ENTRIES SUPPLIED:

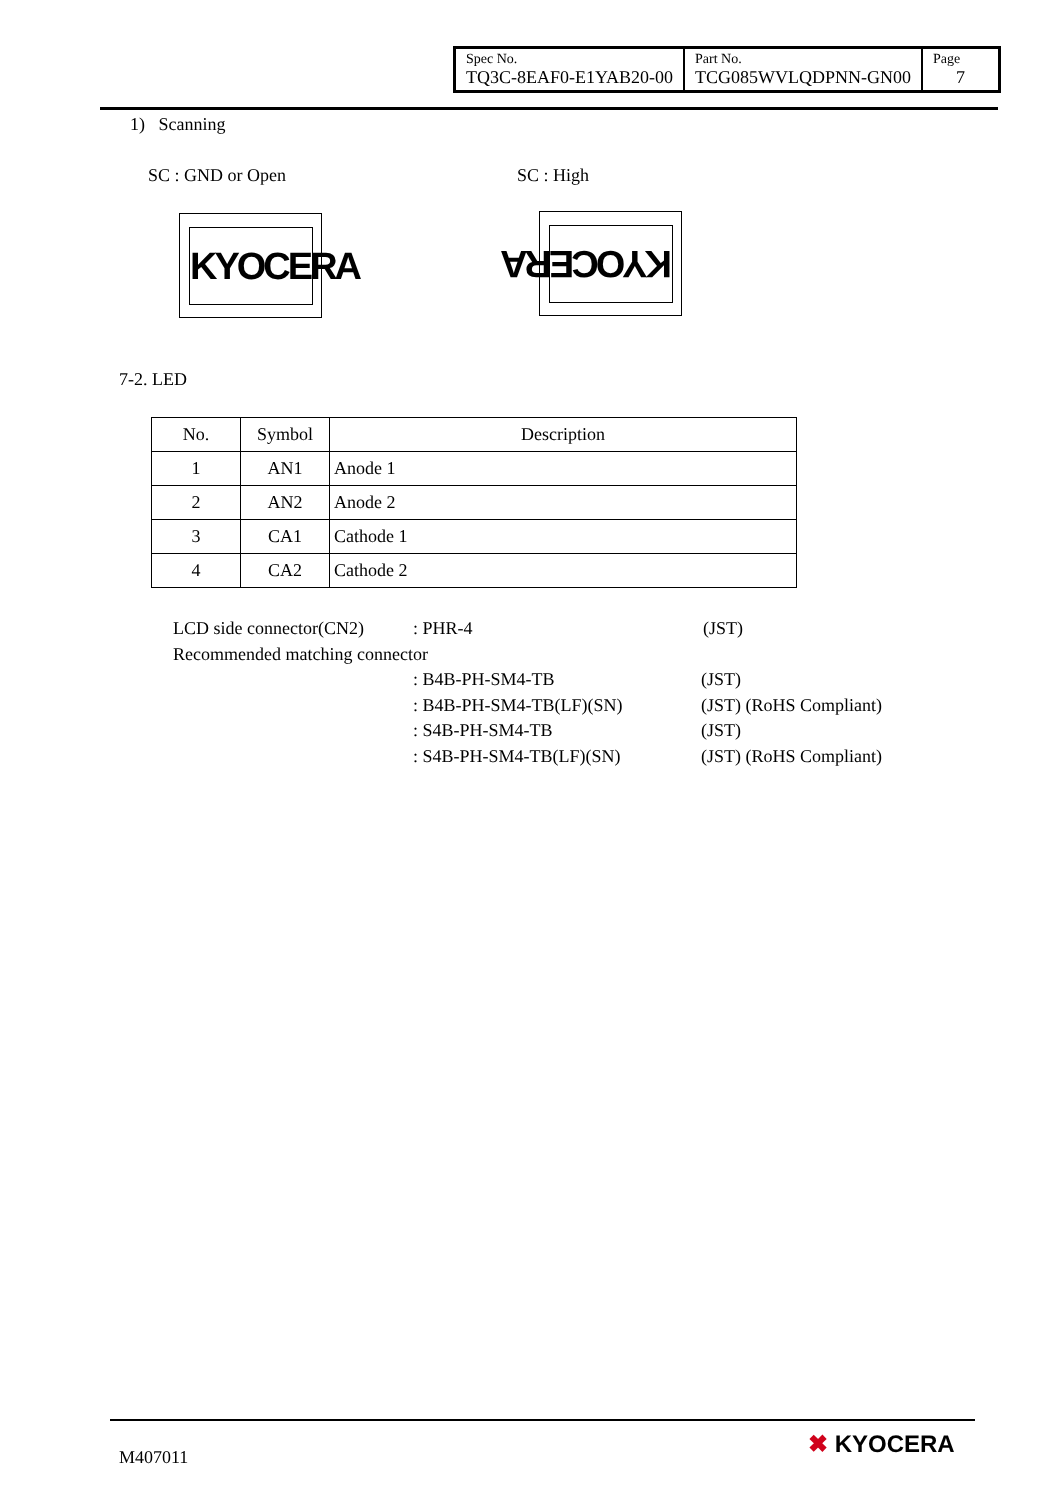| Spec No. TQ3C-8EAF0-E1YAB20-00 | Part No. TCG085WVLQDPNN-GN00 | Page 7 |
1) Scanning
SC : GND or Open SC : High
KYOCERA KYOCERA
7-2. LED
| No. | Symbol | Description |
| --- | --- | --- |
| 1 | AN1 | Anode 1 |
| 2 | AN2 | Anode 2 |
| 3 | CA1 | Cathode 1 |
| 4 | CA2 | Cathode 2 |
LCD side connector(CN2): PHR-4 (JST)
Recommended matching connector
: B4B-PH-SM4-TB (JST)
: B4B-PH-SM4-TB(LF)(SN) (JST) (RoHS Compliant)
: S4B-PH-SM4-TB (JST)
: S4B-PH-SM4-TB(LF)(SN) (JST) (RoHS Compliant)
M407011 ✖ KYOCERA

EXERCISE GOAL: Return the lines above exactly; the images are not part of the copy.

RESULT:
| Spec No. TQ3C-8EAF0-E1YAB20-00 | Part No. TCG085WVLQDPNN-GN00 | Page 7 |
1) Scanning
SC : GND or Open SC : High
KYOCERA KYOCERA
7-2. LED
| No. | Symbol | Description |
| --- | --- | --- |
| 1 | AN1 | Anode 1 |
| 2 | AN2 | Anode 2 |
| 3 | CA1 | Cathode 1 |
| 4 | CA2 | Cathode 2 |
LCD side connector(CN2): PHR-4 (JST)
Recommended matching connector
: B4B-PH-SM4-TB (JST)
: B4B-PH-SM4-TB(LF)(SN) (JST) (RoHS Compliant)
: S4B-PH-SM4-TB (JST)
: S4B-PH-SM4-TB(LF)(SN) (JST) (RoHS Compliant)
M407011 ✖ KYOCERA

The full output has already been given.